On the morning of September 11th 2001, my friend Anthony sat in the cafeteria of the World Trade Center while I soaked up the sun on a beach in Bradenton, Florida. He was enjoying a cup of coffee with a co-worker when something shook the entire building. Neither of them knew what happened but they could see. They could see flaming chunks of debris falling down past the nearly floor to ceiling windows, seemingly falling out of the sky. Anthony described some of the debris as being “the size of Volkswagen’s.” He started yelling at everyone to get away from the windows because he had this terrible image of some asteroid-like rock crashing through the glass and like so many of the victims 80 floors up, no one knew what hit them. It was surreal, terrifying.”

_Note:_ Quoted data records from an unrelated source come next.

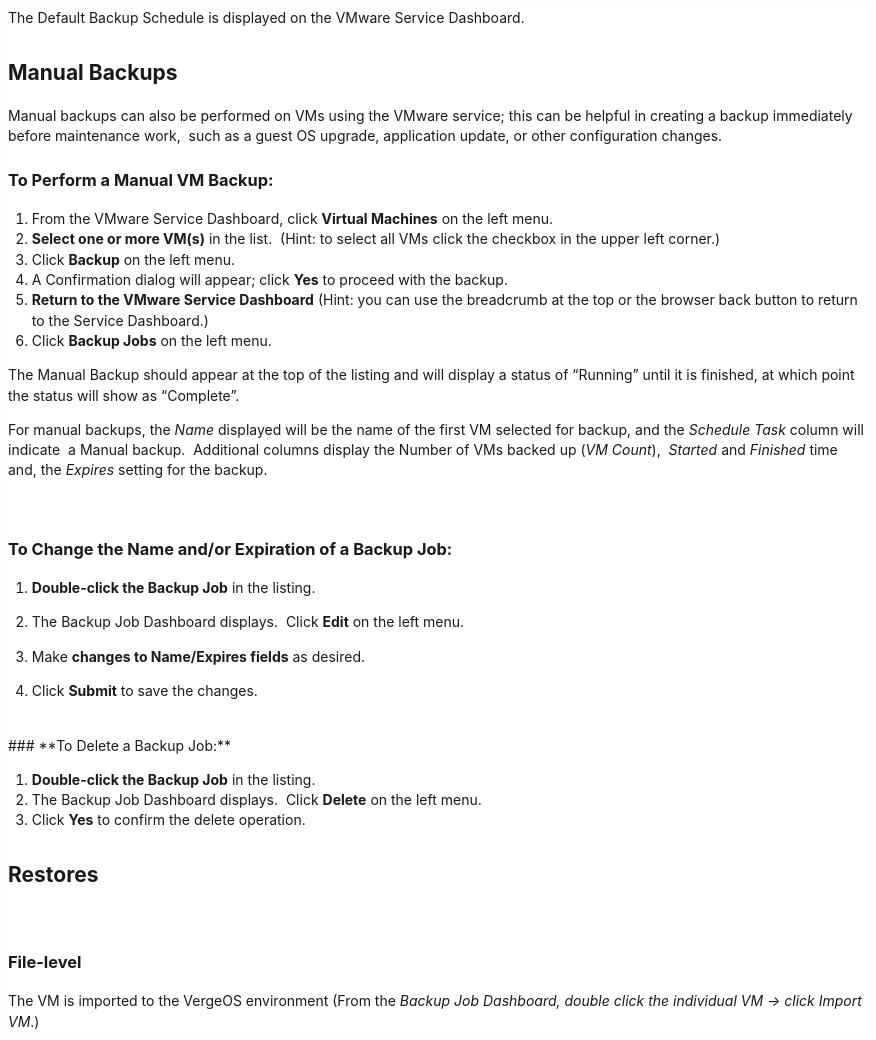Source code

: The Default Backup Schedule is displayed on the VMware Service Dashboard.
<br>
## Manual Backups

Manual backups can also be performed on VMs using the VMware service; this can be helpful in creating a backup immediately before maintenance work,  such as a guest OS upgrade, application update, or other configuration changes. 
<br>
### To Perform a Manual VM Backup:

1.  From the VMware Service Dashboard, click **Virtual Machines** on the left menu. 
2.  **Select one or more VM(s)** in the list.  (Hint: to select all VMs click the checkbox in the upper left corner.)
3.  Click **Backup** on the left menu. 
4.  A Confirmation dialog will appear; click **Yes** to proceed with the backup.  
5.  **Return to the VMware Service Dashboard** (Hint: you can use the breadcrumb at the top or the browser back button to return to the Service Dashboard.)
6.  Click **Backup Jobs** on the left menu. 

The Manual Backup should appear at the top of the listing and will display a status of “Running” until it is finished, at which point the status will show as “Complete”.

For manual backups, the *Name* displayed will be the name of the first VM selected for backup, and the *Schedule Task* column will indicate  a Manual backup.  Additional columns display the Number of VMs backed up (*VM Count*),  *Started* and *Finished* time and, the *Expires* setting for the backup. 

<br>

### **To Change the Name and/or Expiration of a Backup Job:** 

1.  **Double-click the Backup Job** in the listing.

1.  The Backup Job Dashboard displays.  Click **Edit** on the left menu. 
2.  Make **changes to Name/Expires fields** as desired. 
3.  Click **Submit** to save the changes.
<br>
### **To Delete a Backup Job:**

1.  **Double-click the Backup Job** in the listing.
2.  The Backup Job Dashboard displays.  Click **Delete** on the left menu. 
3.  Click **Yes** to confirm the delete operation.

## Restores
<br>

### File-level
The VM is imported to the VergeOS environment (From the *Backup Job Dashboard, double click the individual VM -> click Import VM*.)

New York is sort of like the center of the Universe. If it’s out there, it’s likely in New York. In Brooklyn, one of New York’s five Boroughs (in and of itself the fourth largest City in the world) you can walk from one end of the borough to the other end of the borough and get a feel for walking around the planet. In Brighton Beach, bordering Coney Island, most of the marquee names on storefronts are written in Russian. Newspapers from Moscow and Leningrad share display stands with New York Dailies. Brighton Beach is commonly known Little Odessa and this is not unique in Brooklyn.
Atlantic Avenue marks another Brooklyn spot lined with shops whose names are in Farsi reflecting a neighborhood bustling with natives of mid-east Arabic Nations. On the West end of Brooklyn sits Bensonhurst, a predominantly Italian neighborhood with Italian food second to none. It stretches to the borders of Borough Park dominated by the East European Jews dressed in traditional black coats with the long curly side burns. There are Irish neighborhoods and African American neighborhoods, Hispanic and Asian neighborhoods. You can go into any neighborhood and marvel at the language spoken, even feel like a stranger in a foreign land when standing in a store filled with people speaking in native tongue. “Can I help you?” They ask and never forget to say “Thank you.”
On the morning of September 11th, 2001 before the second plane hit, my friend Anthony looked at his friend and said, “we have to get out of here!” They fled, racing down stairs with so many other people from so many different parts of the world, into the street still oblivious of what was really happening, aching only to get home to their loved ones. Anthony lived in Staten Island at the time. He raced and caught the last Ferry home. “The Ferry pulled out and you could see this black cloud racing from lower Manhattan. It’s like it was chasing the boat. One minute it is a beautiful sunlit day and the next the whole boat is engulfed in blackness. You couldn’t see your hand in front of your face and then it was gone. It was daylight again and you looked around at all the people you couldn’t see for what seemed like an eternity and so many just burst into tears.”
By the morning of September 12th, every corner of this Country was just another neighborhood, another borough, in the City of New York. Firefighter stood at crossroads, boots in hand, collecting funds for the victims of the worst attack since the Japanese bombed Pearl Harbor. We were – for at least a few weeks truly “One Nation, Under God, Indivisible with Liberty and Justice For All.” It didn’t; however, last as perpetuators of conspiracy theories took to the airwaves with their accusations of government plots designed to take away our Liberty.
On April 15th 2013, bombs explode in Boston taking eight-year old Martin Richard, Medford resident Kyrstle Campbell and Chinese native Lingzi Lu in another act of terrorism; and we are a Nation united again with the City of Boston; a City every bit as exuberant and diverse as New York. This time, however, the dust barely settles and already popular radio hosts such as Alex Jones and Glenn Beck fan the fires of millions of followers promising to prove the Boston Bombing was in fact a Government plot designed to take away our Liberties. Terrorism comes in many shapes and forms, be they Muslims from Afghanistan, Russians from Chechnya, bombers from Lockport, New York – the birthplace of Timothy McVeigh, or talking heads from Austin Texas and Everett, Washington. They all share one thing in common: a desire to undermine and destroy the foundation of our forefathers.